Drastic changes in your brand can wipe out brand equity earned at great cost over the years, and should be considered only for compelling reasons.
Your logo is often the first impression your business will make on a potential customer. In today’s competitive business climate, a first impression might be the only impression you get to make. It takes an exceptional logo to stand out among the 3,000 advertising messages that bombard the average American every day. Is your corporate identity working as hard as you do?
Here’s an acid test. Compare your business card to three of your competitors’ cards. If you were the prospect making a decision based solely on first impression, who would you choose to work with? If you wouldn’t choose your company, it may be time for an identity facelift. A well-conceived identity creates a strong foundation for all branding efforts and helps you establish top-of-mind awareness among prospective customers.

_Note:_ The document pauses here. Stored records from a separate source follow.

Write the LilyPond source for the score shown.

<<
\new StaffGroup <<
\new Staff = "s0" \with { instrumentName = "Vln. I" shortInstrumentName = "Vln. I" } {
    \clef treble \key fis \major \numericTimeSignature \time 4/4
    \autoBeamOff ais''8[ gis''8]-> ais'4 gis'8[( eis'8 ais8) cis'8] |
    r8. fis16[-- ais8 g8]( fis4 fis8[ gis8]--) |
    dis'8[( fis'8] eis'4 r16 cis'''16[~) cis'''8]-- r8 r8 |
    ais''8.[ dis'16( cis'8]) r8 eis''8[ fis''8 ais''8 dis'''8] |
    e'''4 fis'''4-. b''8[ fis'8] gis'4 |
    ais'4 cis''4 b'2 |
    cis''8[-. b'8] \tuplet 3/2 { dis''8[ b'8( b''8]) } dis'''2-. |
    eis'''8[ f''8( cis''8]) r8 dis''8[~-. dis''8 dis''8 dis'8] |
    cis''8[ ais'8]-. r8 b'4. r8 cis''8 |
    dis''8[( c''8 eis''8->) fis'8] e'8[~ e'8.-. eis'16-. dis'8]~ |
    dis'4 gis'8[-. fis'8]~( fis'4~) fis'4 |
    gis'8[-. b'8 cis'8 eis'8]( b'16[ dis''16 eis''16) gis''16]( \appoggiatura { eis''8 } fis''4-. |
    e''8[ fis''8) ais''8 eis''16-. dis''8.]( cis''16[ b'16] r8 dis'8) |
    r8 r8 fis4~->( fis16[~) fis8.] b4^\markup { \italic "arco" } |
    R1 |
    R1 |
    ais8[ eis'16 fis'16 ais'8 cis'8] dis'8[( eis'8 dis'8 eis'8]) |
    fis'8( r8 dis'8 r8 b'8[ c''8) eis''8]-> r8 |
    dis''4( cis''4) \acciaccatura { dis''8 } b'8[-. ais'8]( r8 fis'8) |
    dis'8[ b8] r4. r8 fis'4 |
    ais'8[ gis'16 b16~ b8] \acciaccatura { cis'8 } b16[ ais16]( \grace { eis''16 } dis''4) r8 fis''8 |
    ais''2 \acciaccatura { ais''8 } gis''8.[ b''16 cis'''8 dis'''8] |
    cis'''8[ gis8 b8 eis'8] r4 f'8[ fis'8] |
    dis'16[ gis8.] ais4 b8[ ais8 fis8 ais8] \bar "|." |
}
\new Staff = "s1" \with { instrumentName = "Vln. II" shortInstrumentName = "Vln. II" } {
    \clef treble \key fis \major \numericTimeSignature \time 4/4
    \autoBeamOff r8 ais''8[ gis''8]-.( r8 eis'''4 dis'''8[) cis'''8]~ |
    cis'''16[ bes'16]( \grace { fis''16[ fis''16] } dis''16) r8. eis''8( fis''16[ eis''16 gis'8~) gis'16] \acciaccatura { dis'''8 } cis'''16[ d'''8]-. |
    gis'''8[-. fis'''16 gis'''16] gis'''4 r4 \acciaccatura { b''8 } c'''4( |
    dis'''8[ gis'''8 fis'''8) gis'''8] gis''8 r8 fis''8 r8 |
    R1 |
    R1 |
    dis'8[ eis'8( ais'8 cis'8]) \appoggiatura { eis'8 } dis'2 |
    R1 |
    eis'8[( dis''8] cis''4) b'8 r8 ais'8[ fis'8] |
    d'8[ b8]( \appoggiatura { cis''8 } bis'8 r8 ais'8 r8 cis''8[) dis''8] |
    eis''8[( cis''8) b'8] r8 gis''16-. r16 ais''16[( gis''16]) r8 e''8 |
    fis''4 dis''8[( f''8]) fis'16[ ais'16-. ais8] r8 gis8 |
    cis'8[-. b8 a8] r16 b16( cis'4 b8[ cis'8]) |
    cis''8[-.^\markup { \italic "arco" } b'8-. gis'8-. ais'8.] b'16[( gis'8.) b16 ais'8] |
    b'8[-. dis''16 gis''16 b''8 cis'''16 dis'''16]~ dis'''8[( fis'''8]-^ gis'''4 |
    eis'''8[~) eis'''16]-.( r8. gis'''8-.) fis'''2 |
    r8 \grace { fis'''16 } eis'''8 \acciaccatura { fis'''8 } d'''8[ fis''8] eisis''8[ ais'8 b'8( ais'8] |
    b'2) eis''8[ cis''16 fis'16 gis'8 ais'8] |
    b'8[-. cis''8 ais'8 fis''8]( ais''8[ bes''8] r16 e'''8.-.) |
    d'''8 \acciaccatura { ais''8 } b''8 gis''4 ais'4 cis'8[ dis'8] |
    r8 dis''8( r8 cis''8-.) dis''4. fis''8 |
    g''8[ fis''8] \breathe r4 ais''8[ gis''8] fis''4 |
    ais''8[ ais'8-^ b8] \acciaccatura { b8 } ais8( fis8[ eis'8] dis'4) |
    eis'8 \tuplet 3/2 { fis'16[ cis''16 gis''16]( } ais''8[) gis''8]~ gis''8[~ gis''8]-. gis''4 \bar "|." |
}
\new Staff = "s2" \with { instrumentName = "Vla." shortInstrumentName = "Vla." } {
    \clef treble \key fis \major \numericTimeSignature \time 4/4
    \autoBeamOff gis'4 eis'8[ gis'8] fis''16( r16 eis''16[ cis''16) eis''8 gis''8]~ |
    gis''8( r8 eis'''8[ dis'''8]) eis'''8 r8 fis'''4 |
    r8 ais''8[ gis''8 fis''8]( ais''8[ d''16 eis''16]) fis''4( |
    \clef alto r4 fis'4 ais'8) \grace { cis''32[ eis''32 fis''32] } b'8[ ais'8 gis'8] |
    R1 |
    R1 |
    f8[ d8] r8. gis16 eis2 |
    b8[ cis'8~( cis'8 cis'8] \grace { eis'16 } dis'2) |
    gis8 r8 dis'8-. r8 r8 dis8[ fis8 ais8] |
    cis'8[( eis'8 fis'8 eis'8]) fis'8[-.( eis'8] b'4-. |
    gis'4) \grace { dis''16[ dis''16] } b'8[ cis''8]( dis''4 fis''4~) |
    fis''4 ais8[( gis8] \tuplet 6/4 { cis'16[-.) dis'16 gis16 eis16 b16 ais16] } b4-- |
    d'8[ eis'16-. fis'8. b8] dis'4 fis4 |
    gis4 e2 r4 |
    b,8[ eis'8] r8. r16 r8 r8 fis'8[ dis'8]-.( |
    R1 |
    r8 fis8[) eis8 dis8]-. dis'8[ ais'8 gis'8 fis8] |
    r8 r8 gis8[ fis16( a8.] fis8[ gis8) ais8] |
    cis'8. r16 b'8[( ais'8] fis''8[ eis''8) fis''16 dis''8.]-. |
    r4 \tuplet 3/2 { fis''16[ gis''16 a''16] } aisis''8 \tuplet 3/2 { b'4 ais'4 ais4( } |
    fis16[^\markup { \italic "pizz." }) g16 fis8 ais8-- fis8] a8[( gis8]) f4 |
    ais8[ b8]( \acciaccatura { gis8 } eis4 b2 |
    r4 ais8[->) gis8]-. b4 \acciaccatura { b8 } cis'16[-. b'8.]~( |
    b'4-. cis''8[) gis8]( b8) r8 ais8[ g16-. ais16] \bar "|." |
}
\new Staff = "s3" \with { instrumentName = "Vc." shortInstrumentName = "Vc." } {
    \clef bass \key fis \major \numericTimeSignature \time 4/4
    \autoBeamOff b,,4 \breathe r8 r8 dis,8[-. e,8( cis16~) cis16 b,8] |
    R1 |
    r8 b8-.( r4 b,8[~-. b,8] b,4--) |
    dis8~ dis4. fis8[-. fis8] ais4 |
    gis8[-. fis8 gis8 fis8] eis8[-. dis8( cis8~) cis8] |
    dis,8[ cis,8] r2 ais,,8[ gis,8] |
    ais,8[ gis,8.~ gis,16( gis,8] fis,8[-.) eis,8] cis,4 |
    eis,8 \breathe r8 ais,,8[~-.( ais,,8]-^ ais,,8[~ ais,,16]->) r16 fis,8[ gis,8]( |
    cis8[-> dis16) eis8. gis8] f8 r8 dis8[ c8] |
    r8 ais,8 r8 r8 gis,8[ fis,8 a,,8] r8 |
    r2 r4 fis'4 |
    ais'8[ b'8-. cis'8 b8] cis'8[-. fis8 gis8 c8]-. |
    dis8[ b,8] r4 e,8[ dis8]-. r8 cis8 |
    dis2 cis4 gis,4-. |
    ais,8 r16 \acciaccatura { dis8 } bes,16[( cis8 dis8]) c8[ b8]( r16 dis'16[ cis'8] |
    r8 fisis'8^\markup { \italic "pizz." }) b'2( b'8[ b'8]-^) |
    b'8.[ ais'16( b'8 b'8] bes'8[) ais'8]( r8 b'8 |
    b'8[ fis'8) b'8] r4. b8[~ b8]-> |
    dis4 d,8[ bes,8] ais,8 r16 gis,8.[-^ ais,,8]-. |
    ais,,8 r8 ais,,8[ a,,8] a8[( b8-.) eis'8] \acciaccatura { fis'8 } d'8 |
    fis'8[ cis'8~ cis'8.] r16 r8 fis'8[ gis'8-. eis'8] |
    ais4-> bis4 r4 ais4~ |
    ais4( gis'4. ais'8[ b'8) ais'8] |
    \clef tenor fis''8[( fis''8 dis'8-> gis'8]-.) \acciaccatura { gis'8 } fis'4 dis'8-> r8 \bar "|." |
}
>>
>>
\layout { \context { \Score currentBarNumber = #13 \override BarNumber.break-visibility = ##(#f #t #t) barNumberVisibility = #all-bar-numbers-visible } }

In most cases, the redesign should take the elements that work in your existing graphic identity and update them to make a stronger impact while remaining recognizable. Drastic changes can wipe out brand equity earned at great cost over the years, and should be considered only for compelling reasons, such as when the current logo no longer fits the business (i.e., it features a product you no longer sell), when you need to emphasize new directions, when the logo was poorly executed to begin with, or when it is simply out of date.
Here are some questions to consider when redesigning your corporate identity:
- Does the design communicate the personality and tone of your business?
- Is it distinctive? A good mark declares your company’s uniqueness.
- Do you have a black-and-white version? Some color logos become unreadable when reproduced in newspaper ads or when sent through a fax machine.
- Does it work in all media? Many companies need to tweak their print logos when designing a Web site or taping a commercial.
- Does it resize well? Try enlarging and reducing to test readability at different sizes.
- If the logo uses words or letters, are the fonts legible? You shouldn’t have to explain or translate the logo.
- Do you and others in your company feel enthusiastic about your mark’s colors, look and feel? If not, return to the drawing board.